→ Task prompt
Line by line, retype the material exactly and leave each picture out.

◆ ◆ ◆

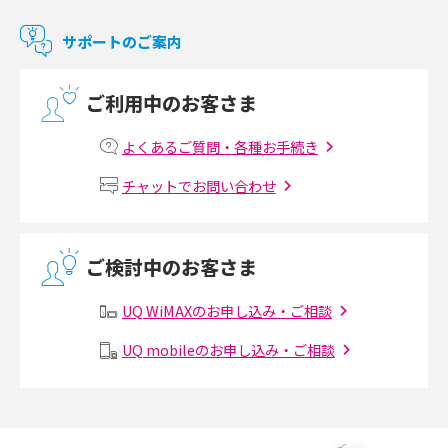
マンションで使えるWi-Fiは？種類ごとの特徴や選び方を紹介
2017年10月(4)
サポートのご案内
2017年9月(6)
光回線の速度の目安は？測定方法や遅い時の対策方法も紹介
ご利用中のお客さま
2017年8月(4)
マンションで光回線の利用を始める手順は？設備状況の確認方法も解説
2017年7月(6)
よくあるご質問・各種お手続き
Wi-Fiルーターの設定方法をわかりやすく解説！事前に準備すべきものも紹
2017年6月(6)
チャットでお問い合わせ
介
2017年5月(5)
無線LANとは？メリット・デメリットや接続方法を解説
2017年4月(8)
ご検討中のお客さま
2017年3月(9)
有線LANとは？無線LANとの違いやメリット・デメリットを解説
UQ WiMAXのお申し込み・ご相談
2017年2月(7)
メッシュWi-Fiとは？仕組みやメリット・デメリット、中継機との違いを解
UQ mobileのお申し込み・ご相談
2017年1月(6)
説
2016年12月(5)
ポケット型Wi-Fiの使い方は？基本的な手順やつながらない時の対処法を紹
介
2016年11月(7)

◆ ◆ ◆

→ Solved exercise
マンションで使えるWi-Fiは？種類ごとの特徴や選び方を紹介
2017年10月(4)
サポートのご案内
2017年9月(6)
光回線の速度の目安は？測定方法や遅い時の対策方法も紹介
ご利用中のお客さま
2017年8月(4)
マンションで光回線の利用を始める手順は？設備状況の確認方法も解説
2017年7月(6)
よくあるご質問・各種お手続き
Wi-Fiルーターの設定方法をわかりやすく解説！事前に準備すべきものも紹
2017年6月(6)
チャットでお問い合わせ
介
2017年5月(5)
無線LANとは？メリット・デメリットや接続方法を解説
2017年4月(8)
ご検討中のお客さま
2017年3月(9)
有線LANとは？無線LANとの違いやメリット・デメリットを解説
UQ WiMAXのお申し込み・ご相談
2017年2月(7)
メッシュWi-Fiとは？仕組みやメリット・デメリット、中継機との違いを解
UQ mobileのお申し込み・ご相談
2017年1月(6)
説
2016年12月(5)
ポケット型Wi-Fiの使い方は？基本的な手順やつながらない時の対処法を紹
介
2016年11月(7)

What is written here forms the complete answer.